Apr. 5th, 2017

stickmaker: (Default)


Excerpt from an SF novel in progress:

 

Keelo chose to enter the system from a direction which put them in a position for a dramatic view. They came out of drive with the star ahead of them - which was, of course, normal. Beyond it was a thin, shining ring, fully illuminated by its star. 
 

Take a narrow tube. Rotate it around its long axis to simulate gravity on the inner surface, after the fashion of an O'Neill colony. Give it a slight curve and extend it until the ends join to make a vast circle. Partitioning this into world-sized chunks so one hole doesn't leak all the air. The radius of curvature of the ring as a whole would be so great with respect to the tube's diameter that the flexing from rotation would be trivial, especially with the sorts of materials the Pertarn had. Orient the ring so that the large axis of rotation points through the parent star. Allow the portions above and below the ecliptic to curve away from the star through orbital dynamics. This last to give seasons as the ring rotated, two "years" per full turn. 
 

Several such habitats were known, most of them created by the Pertarn. This was the most nearly intact of them, and also the most nearly intact of all known surviving large Pertarn constructs, which involved far more classes of objects than just habitats. This object had nearly a quarter of the sections open to space or otherwise no longer habitable. Even so, it had vastly more viable land surface remaining than any habitable planet. Various cultures had made use of - and even repairs to - the structure since the fall of the Pertarn.

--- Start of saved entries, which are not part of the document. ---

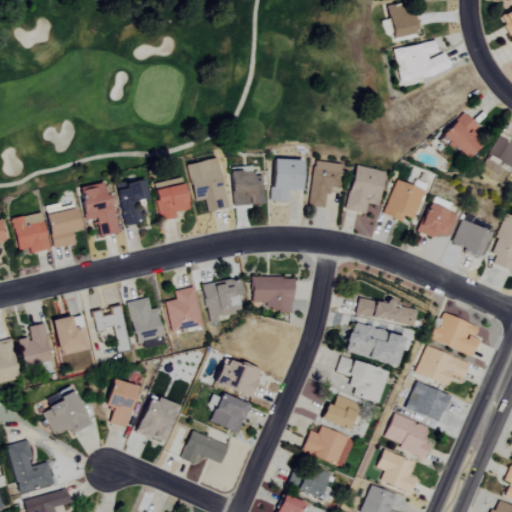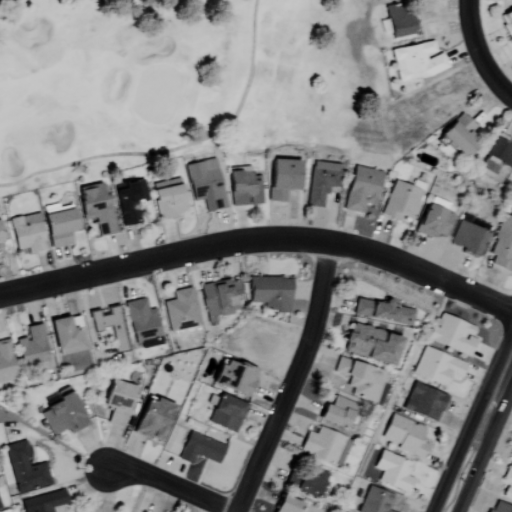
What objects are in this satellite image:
building: (398, 21)
building: (506, 21)
road: (478, 53)
building: (416, 61)
park: (186, 84)
building: (459, 136)
building: (495, 157)
building: (281, 179)
building: (320, 182)
building: (204, 184)
building: (244, 189)
building: (360, 189)
building: (511, 194)
building: (166, 199)
building: (399, 202)
building: (130, 203)
building: (94, 210)
building: (431, 221)
building: (58, 228)
building: (26, 233)
building: (0, 238)
building: (465, 238)
road: (259, 239)
building: (502, 245)
building: (269, 293)
building: (218, 299)
building: (180, 311)
building: (378, 312)
building: (141, 321)
building: (108, 327)
building: (451, 335)
building: (65, 337)
building: (368, 345)
building: (30, 348)
building: (5, 363)
building: (436, 367)
building: (233, 379)
road: (293, 380)
building: (358, 380)
building: (116, 402)
building: (422, 403)
building: (60, 412)
building: (224, 412)
building: (335, 413)
building: (151, 420)
road: (477, 430)
building: (404, 436)
building: (323, 447)
building: (199, 449)
building: (511, 457)
building: (24, 470)
building: (392, 472)
building: (308, 484)
building: (507, 484)
road: (168, 487)
building: (374, 501)
building: (43, 503)
building: (285, 505)
building: (499, 507)
building: (131, 510)
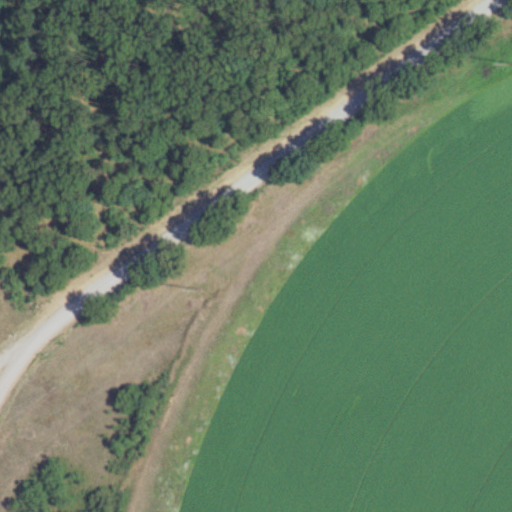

Something which would have given those xenophobic former masters of the Local Great Cluster fits. Currently, the habitat contained a mix of ecosystems, with little of the original life remaining. Some of that change was due to simple evolution. Which would also have upset the inflexible Pertarn.
 

The primary was an elderly K3 star, unremarkable except for the habitat and associated facilities. 
 

"Just think," said Gail, wistfully, "only a little over a billion years before it starts going red giant. I wonder if anyone will bother to save the habitat."